Don Jacinto se sentó a mi lado. No fue fácil, lo sé. Pero usted es un hombre de honor, sonreí. Una sonrisa triste pero tranquila. Solo soy un hombre que aprendió a valorarse, que aprendió que la dignidad no se negocia ni siquiera con la familia. Doña Tere agregó, “Su hija tomó su decisión. Usted tomó la suya y la suya fue más digna. Asentí. Gracias. Sus palabras significan más de lo que creen. El atardecer llenó el jardín de luz dorada.

El sol bajaba tras las bugambilias. Las flores se veían moradas, oscuras, casi negras. El cielo estaba naranja, rojo, hermoso. Me quedé ahí sentado, observando, respirando, sintiendo. Por primera vez en años no sentía peso en el pecho, no sentía culpa, no sentía vacío. Sentía paz, una paz extraña, nueva. Don Jacinto y doña Terez se levantaron. Vamos a cenar, don Esteban, ¿nos acompaña? Asentí. En un momento quiero estar solo unos minutos. Ellos se fueron, me dejaron en la banca solo con mis pensamientos.

Subí a mi habitación cuando el sol ya se había ocultado. La luna empezaba a brillar. Encendí la veladora sobre la mesita de noche. Me senté en la cama. Miré por la ventana. Las estrellas aparecían una por una. Pensé en mi esposa, en cómo ella hubiera manejado esto. Probablemente me hubiera regañado. Esteban, es tu hija. Dale una oportunidad. Pero ella no estaba y la realidad era clara. Marcela no merecía otra oportunidad. No después de lo que hizo, no después de cómo me trató.

Saqué la fotografía de mi cartera, la de Marcela niña. La miré bajo la luz de la veladora. Hoy perdí a mi hija, dije en voz alta, para mí mismo, para la fotografía, para el silencio. Pero recuperé mi dignidad y di a cientos de abuelos una vida mejor, una oportunidad real, un trato digno. Guardé la fotografía en el cajón de la mesita junto al sobre Manila, junto a las Escrituras. Creo que fue el mejor cumpleaños de mi vida, aunque no lo parezca, porque aprendí que mi valor no depende de quien me desprecia, depende de mí.

Y hoy elegí valorarme. Apagué la veladora, me acosté, cerré los ojos y por primera vez en años dormí en paz. Tres meses después. El invierno llegó a Guadalajara. Las mañanas eran frescas, el sol tardaba en calentar. Yo seguía viviendo en la habitación 12B del asilo Villa Serena, pero mi vida había cambiado completamente. Ya no era el anciano abandonado que llegó ese sábado de octubre. Ahora era parte de una comunidad, una familia elegida. Don Jacinto y yo desayunábamos juntos todos los días.

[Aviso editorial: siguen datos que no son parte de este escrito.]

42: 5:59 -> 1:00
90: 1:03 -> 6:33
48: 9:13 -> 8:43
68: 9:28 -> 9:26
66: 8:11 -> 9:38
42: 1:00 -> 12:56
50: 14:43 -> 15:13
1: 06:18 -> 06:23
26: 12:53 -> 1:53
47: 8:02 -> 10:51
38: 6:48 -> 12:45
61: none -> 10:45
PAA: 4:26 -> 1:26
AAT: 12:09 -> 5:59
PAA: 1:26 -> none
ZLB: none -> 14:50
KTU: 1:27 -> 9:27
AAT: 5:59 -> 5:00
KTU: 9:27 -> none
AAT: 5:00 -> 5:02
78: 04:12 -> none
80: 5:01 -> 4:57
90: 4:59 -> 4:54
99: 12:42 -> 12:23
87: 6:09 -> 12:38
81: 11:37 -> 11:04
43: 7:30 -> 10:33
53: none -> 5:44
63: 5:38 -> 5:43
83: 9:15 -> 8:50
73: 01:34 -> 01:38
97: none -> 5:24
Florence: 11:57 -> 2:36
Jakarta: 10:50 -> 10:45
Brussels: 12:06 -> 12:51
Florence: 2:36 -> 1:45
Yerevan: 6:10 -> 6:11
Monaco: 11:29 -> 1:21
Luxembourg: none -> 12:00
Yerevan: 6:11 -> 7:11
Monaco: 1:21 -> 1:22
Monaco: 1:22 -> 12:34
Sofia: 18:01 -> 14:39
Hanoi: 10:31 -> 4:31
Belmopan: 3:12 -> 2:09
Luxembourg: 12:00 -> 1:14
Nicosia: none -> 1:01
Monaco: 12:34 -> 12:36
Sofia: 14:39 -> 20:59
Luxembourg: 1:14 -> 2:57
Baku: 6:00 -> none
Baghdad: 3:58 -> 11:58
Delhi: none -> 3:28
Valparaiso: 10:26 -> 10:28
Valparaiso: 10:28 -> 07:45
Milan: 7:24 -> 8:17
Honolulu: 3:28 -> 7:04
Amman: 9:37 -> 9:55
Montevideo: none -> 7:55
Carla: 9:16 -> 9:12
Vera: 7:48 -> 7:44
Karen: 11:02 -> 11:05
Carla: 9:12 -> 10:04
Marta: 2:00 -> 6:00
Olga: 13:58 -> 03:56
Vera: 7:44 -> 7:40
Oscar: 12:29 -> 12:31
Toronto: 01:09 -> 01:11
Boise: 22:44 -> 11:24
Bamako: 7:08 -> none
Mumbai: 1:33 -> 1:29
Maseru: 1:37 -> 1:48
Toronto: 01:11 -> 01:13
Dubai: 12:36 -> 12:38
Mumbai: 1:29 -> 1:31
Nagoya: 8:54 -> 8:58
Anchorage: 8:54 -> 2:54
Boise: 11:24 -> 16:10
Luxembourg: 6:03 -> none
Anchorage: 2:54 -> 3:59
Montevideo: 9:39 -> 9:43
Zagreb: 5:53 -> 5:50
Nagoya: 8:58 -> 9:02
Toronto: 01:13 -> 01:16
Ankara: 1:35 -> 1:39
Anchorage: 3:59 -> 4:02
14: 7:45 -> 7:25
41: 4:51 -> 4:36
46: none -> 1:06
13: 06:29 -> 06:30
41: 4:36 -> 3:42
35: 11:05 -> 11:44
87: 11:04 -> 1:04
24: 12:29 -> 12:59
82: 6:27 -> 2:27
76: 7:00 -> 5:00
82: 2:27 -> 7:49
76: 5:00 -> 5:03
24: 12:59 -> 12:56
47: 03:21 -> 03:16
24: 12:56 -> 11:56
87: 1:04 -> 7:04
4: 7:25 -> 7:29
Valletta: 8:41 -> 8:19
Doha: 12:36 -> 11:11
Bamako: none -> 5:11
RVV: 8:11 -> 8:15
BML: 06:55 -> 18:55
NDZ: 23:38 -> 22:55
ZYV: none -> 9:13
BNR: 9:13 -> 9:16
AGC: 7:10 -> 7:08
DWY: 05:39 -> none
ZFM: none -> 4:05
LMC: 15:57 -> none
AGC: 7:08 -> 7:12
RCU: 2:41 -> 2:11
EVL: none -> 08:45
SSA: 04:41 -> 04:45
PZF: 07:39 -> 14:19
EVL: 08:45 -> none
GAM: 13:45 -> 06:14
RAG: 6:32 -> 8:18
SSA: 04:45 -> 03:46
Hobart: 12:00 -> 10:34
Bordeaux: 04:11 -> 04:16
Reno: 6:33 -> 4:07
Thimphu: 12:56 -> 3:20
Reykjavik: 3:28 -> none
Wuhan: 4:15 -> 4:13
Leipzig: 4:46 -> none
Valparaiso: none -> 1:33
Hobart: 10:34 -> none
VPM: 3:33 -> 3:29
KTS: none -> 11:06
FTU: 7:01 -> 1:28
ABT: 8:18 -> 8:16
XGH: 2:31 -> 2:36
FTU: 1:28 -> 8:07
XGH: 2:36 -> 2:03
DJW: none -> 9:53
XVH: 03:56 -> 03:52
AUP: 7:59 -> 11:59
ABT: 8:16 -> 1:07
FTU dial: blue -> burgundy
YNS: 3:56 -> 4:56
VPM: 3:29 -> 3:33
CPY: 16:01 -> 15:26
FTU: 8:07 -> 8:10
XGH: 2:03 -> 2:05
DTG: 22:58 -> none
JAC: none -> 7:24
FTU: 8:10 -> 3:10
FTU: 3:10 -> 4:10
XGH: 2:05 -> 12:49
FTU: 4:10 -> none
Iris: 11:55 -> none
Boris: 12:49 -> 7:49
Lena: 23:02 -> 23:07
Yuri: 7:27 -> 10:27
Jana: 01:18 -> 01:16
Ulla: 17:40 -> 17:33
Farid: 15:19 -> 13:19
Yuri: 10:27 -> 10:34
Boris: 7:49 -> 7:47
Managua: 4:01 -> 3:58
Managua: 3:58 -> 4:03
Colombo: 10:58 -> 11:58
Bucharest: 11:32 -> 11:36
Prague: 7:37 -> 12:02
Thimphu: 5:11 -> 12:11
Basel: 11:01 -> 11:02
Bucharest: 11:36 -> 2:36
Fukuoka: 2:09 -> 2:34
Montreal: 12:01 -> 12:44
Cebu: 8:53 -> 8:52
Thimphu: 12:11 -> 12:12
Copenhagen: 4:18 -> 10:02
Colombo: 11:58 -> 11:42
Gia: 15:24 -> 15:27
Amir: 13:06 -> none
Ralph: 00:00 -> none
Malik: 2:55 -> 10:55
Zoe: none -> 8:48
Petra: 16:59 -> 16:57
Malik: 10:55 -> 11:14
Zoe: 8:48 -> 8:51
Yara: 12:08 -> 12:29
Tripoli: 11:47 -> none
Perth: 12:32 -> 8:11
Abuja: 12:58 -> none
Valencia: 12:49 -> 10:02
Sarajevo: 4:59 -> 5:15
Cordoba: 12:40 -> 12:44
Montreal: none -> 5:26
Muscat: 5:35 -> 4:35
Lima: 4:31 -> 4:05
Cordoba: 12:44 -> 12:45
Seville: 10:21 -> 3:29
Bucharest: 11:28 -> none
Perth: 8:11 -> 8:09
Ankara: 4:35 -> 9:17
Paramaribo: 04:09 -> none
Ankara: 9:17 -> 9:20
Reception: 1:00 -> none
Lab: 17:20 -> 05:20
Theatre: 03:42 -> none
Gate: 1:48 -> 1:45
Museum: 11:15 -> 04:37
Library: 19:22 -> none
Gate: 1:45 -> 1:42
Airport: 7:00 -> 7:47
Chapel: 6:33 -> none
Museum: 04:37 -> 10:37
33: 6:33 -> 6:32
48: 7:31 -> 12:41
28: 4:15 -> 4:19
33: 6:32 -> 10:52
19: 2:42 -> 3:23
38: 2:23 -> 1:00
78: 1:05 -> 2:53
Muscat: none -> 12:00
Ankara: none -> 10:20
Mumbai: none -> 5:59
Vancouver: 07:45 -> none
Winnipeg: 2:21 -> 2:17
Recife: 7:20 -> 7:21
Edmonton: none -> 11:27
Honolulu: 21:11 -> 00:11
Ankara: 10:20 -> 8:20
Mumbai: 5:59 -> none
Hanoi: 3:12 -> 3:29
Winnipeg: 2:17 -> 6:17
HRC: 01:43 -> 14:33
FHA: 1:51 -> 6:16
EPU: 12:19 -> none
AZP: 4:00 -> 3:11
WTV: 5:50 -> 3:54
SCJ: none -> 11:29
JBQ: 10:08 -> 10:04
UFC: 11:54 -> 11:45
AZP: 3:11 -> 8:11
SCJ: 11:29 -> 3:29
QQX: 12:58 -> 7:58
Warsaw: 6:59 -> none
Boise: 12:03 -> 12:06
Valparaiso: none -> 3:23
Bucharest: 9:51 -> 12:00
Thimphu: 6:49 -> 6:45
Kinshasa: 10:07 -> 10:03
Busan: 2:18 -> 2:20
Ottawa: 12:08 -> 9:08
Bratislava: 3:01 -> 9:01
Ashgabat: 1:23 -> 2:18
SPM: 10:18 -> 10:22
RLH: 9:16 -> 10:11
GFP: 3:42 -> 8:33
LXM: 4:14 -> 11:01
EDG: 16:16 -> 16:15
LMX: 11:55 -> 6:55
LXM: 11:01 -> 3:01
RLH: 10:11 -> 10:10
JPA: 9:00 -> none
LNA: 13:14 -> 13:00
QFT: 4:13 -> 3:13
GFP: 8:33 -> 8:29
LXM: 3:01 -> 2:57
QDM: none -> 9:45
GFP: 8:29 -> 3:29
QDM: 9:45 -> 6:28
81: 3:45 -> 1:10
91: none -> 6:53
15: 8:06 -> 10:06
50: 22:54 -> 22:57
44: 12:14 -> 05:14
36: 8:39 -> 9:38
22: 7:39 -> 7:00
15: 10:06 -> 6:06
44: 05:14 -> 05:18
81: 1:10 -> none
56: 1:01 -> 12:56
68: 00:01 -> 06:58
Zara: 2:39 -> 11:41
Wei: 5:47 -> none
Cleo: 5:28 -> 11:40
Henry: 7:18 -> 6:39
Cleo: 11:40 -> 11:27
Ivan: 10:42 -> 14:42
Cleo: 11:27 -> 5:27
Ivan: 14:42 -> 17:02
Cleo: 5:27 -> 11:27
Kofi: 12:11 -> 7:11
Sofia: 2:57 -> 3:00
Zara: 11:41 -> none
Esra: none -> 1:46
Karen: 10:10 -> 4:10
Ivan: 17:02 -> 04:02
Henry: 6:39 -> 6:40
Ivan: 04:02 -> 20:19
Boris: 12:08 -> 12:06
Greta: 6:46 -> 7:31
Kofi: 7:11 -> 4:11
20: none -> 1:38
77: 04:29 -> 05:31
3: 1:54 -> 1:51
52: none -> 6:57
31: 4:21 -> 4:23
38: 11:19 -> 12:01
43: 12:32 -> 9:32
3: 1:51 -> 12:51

Doña Tere me enseñó a cuidar las bugambilias del jardín. Otros residentes me saludaban por mi nombre. Me respetaban, no porque supieran que yo era el dueño, sino porque los trataba con dignidad. El director Bermúdez me trataba con respeto absoluto. Obedecía cada solicitud mía. Mejoró el trato hacia los residentes. Ya no gritaba, ya no apresuraba. Contratamos más enfermeras. Compramos nuevas sillas para el comedor, acolchonadas, cómodas. Reparamos el techo de la sala común. Pintamos las paredes de colores cálidos, crema, amarillo suave.